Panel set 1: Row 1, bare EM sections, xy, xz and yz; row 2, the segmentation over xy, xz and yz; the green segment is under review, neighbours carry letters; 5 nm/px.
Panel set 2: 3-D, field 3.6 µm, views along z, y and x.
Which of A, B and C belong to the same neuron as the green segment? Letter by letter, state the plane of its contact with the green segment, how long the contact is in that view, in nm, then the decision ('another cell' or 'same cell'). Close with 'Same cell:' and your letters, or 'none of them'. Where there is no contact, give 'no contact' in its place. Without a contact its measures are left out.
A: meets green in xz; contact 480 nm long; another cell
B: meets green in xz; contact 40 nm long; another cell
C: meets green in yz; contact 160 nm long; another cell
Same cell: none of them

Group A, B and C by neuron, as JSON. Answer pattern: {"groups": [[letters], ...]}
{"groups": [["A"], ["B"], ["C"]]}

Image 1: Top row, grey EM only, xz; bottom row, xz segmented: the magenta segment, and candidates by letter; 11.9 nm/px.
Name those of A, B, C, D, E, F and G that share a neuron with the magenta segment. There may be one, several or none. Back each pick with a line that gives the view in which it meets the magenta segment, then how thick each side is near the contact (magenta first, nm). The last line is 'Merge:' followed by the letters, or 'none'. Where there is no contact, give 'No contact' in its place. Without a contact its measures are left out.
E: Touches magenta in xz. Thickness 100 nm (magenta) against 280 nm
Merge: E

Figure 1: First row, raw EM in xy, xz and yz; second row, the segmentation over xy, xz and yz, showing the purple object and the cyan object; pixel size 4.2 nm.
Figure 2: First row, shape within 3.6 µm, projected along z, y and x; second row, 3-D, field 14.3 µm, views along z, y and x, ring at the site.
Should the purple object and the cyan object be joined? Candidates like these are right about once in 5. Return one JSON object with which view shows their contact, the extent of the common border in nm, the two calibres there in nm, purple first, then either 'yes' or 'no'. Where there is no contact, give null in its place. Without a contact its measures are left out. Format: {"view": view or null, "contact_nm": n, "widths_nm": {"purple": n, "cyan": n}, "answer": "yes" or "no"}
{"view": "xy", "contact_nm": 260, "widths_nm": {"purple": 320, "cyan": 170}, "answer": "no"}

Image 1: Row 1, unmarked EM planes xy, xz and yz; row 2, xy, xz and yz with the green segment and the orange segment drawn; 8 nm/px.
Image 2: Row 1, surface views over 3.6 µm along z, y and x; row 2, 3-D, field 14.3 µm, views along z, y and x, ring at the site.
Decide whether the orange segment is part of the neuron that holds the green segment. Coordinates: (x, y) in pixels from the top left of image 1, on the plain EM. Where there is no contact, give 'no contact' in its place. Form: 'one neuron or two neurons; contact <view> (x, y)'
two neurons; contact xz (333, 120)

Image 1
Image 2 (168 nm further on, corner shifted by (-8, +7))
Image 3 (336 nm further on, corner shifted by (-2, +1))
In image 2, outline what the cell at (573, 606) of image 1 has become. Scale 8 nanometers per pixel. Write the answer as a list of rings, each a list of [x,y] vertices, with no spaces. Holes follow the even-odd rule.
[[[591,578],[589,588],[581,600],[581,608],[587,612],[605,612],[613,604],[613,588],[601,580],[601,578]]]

**TASK DIRECTIONS**
Within the material above, copy exactly the lines from the line that holds "Name those of" up to and including the line that holds "Image 2: Row".

**ANSWER TO THIS PROBLEM**
Name those of A, B, C, D, E, F and G that share a neuron with the magenta segment. There may be one, several or none. Back each pick with a line that gives the view in which it meets the magenta segment, then how thick each side is near the contact (magenta first, nm). The last line is 'Merge:' followed by the letters, or 'none'. Where there is no contact, give 'No contact' in its place. Without a contact its measures are left out.
E: Touches magenta in xz. Thickness 100 nm (magenta) against 280 nm
Merge: E

Figure 1: First row, raw EM in xy, xz and yz; second row, the segmentation over xy, xz and yz, showing the purple object and the cyan object; pixel size 4.2 nm.
Figure 2: First row, shape within 3.6 µm, projected along z, y and x; second row, 3-D, field 14.3 µm, views along z, y and x, ring at the site.
Should the purple object and the cyan object be joined? Candidates like these are right about once in 5. Return one JSON object with which view shows their contact, the extent of the common border in nm, the two calibres there in nm, purple first, then either 'yes' or 'no'. Where there is no contact, give null in its place. Without a contact its measures are left out. Format: {"view": view or null, "contact_nm": n, "widths_nm": {"purple": n, "cyan": n}, "answer": "yes" or "no"}
{"view": "xy", "contact_nm": 260, "widths_nm": {"purple": 320, "cyan": 170}, "answer": "no"}

Image 1: Row 1, unmarked EM planes xy, xz and yz; row 2, xy, xz and yz with the green segment and the orange segment drawn; 8 nm/px.
Image 2: Row 1, surface views over 3.6 µm along z, y and x; row 2, 3-D, field 14.3 µm, views along z, y and x, ring at the site.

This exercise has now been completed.